- PROBLEM TO WORK ON -
Go through the lines below and count those that contain "keyword"; the number is all that should be returned.

(Dataset items)

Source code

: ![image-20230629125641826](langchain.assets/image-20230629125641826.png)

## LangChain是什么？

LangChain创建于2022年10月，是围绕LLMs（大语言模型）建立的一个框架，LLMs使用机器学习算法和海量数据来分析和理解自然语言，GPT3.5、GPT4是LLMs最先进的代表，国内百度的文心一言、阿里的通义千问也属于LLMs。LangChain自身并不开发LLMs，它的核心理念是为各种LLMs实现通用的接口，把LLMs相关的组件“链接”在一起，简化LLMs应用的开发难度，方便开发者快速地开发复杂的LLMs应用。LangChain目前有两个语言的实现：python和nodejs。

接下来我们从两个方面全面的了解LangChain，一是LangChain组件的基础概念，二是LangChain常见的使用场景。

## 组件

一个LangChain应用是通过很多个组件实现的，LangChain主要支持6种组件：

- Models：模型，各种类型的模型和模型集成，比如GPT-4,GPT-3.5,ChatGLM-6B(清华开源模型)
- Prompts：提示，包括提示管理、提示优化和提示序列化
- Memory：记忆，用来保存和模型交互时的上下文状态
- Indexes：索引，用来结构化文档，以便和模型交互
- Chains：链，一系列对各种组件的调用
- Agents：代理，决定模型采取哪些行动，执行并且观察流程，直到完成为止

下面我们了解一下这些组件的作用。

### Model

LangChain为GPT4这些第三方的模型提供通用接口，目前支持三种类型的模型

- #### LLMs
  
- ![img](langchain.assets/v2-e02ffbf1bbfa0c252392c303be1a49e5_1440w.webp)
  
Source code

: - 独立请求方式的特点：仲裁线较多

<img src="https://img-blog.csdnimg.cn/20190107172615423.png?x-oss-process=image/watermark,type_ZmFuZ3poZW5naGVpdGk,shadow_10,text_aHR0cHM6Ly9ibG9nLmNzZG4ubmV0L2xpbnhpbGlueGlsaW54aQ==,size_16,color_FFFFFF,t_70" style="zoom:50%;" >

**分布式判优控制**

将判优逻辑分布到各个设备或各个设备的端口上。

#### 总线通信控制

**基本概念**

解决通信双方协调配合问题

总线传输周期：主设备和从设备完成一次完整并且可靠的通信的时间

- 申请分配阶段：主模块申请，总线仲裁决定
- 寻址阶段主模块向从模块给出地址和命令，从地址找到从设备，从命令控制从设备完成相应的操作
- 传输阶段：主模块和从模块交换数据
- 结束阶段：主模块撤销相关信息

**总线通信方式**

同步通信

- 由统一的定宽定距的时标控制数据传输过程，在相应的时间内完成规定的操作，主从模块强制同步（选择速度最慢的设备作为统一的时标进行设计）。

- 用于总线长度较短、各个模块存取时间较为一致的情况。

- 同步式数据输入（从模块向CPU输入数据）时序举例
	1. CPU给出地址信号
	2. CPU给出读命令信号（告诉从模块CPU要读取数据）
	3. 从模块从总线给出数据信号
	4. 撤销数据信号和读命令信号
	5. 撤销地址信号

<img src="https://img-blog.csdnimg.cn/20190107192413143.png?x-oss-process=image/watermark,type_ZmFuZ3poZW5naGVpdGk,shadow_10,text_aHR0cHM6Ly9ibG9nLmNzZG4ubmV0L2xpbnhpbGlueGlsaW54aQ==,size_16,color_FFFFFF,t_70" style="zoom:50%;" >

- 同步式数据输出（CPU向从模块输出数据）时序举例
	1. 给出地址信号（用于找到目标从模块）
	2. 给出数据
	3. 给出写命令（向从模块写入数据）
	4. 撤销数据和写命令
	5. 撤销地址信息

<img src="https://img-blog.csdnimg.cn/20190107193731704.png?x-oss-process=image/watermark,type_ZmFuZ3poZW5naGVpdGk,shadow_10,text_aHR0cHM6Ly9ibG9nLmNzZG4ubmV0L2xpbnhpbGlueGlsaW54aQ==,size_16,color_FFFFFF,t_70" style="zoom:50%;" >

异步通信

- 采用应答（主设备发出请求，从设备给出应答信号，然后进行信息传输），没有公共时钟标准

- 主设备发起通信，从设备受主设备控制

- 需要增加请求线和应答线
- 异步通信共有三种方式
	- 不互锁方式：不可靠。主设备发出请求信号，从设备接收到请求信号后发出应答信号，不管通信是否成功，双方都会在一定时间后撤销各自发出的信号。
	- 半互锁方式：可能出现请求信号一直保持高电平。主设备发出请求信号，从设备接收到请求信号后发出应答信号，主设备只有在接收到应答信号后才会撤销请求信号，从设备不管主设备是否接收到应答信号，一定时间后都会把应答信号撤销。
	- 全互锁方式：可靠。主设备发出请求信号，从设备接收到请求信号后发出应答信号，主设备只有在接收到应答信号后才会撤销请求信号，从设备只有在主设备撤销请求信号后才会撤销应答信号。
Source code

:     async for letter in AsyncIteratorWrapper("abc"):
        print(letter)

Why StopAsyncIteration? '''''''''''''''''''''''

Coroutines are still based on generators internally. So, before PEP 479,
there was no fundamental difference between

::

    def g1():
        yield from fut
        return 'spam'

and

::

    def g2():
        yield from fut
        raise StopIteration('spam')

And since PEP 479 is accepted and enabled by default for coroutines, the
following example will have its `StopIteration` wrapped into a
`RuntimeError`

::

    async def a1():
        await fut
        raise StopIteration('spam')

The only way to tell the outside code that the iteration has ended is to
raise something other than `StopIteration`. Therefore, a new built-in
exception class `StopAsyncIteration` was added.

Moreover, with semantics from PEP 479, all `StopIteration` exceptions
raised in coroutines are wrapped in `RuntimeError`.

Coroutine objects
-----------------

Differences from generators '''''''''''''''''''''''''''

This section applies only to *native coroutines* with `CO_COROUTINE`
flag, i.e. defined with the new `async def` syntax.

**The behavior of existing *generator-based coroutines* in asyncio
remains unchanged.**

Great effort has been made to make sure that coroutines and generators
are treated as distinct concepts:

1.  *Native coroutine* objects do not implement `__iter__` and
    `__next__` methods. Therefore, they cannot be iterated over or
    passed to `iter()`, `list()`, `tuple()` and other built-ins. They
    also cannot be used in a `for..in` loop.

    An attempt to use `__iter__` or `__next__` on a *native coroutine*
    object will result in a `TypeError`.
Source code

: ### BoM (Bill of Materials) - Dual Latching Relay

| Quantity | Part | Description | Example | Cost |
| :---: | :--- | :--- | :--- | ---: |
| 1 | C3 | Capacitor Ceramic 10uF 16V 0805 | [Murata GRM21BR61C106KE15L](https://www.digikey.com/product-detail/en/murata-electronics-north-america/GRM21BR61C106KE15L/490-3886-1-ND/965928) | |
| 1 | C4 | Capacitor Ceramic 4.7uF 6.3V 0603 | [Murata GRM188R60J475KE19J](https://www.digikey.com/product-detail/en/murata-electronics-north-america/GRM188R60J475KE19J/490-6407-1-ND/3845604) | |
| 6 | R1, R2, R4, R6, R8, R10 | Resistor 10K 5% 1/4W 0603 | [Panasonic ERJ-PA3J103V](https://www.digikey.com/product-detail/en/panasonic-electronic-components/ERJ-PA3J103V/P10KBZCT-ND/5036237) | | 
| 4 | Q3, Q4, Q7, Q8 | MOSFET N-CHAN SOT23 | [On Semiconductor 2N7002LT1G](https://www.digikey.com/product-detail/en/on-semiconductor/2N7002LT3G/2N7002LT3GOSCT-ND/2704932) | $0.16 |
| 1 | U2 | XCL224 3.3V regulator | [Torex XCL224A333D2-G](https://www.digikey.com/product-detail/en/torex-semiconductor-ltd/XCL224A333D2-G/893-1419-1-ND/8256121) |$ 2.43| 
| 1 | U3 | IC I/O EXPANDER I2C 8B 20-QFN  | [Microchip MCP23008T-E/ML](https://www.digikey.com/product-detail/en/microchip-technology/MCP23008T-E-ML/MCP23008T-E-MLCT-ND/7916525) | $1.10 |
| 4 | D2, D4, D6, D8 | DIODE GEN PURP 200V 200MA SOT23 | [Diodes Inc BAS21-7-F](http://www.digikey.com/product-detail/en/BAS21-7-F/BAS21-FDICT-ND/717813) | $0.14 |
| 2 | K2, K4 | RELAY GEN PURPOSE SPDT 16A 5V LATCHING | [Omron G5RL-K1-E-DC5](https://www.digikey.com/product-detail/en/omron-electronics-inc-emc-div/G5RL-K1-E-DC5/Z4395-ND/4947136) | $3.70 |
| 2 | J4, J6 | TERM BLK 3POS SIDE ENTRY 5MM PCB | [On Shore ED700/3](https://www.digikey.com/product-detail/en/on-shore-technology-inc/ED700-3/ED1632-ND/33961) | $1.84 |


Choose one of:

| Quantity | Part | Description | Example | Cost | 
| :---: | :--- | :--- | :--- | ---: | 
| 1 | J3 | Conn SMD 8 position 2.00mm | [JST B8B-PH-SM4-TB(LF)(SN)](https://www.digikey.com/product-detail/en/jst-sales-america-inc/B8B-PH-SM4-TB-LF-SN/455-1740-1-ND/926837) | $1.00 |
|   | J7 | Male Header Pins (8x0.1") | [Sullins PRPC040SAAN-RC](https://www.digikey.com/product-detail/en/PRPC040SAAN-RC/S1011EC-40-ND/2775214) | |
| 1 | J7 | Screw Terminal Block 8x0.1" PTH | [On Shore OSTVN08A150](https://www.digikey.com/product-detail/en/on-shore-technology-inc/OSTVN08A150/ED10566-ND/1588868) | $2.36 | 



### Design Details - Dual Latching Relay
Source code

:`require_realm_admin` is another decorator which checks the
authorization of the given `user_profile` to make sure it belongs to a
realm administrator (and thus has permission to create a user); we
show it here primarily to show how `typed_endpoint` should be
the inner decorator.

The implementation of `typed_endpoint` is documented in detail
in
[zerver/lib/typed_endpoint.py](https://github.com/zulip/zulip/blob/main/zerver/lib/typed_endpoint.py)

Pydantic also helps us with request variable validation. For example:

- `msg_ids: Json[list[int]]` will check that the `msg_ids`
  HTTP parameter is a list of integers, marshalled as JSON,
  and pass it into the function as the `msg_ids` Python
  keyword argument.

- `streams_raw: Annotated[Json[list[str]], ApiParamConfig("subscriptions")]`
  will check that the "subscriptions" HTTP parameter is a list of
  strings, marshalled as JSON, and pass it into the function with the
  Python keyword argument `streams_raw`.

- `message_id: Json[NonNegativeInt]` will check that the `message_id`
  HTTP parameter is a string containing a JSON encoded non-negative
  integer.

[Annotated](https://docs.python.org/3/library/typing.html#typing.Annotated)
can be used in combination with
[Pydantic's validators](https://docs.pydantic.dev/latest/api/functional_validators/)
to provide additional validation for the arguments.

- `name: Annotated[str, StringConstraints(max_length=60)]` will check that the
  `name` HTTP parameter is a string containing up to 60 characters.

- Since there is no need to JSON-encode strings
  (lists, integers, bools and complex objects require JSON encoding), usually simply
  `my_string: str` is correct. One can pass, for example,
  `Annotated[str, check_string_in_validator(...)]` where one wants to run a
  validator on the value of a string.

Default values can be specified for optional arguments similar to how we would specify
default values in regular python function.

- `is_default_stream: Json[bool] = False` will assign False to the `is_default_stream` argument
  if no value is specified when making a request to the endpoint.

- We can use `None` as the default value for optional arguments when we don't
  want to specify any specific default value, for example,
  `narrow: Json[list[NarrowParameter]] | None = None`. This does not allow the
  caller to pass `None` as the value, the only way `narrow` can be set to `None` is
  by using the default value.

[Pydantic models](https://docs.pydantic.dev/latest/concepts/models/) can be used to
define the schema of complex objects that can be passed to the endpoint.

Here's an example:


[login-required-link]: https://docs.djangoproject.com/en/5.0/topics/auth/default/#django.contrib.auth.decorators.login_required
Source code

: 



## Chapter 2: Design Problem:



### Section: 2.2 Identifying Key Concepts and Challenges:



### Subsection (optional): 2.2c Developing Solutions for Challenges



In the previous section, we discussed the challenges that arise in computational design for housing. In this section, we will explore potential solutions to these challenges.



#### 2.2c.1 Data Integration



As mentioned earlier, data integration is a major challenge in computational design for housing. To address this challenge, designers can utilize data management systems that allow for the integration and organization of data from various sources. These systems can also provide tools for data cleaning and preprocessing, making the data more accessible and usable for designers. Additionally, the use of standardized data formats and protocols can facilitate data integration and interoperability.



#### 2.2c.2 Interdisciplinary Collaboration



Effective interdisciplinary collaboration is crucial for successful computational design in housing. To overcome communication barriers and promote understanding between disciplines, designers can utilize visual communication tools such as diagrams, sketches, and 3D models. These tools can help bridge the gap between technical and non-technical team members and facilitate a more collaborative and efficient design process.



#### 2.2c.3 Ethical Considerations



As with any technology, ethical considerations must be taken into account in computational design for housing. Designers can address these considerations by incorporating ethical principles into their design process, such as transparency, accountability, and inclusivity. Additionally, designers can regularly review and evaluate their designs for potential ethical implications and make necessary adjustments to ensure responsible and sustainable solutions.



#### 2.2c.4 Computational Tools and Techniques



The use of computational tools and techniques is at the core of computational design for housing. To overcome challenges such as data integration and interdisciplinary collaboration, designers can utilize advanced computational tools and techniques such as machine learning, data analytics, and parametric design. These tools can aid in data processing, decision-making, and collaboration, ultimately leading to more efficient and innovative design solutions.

- RESULT FOR THIS EXERCISE -
2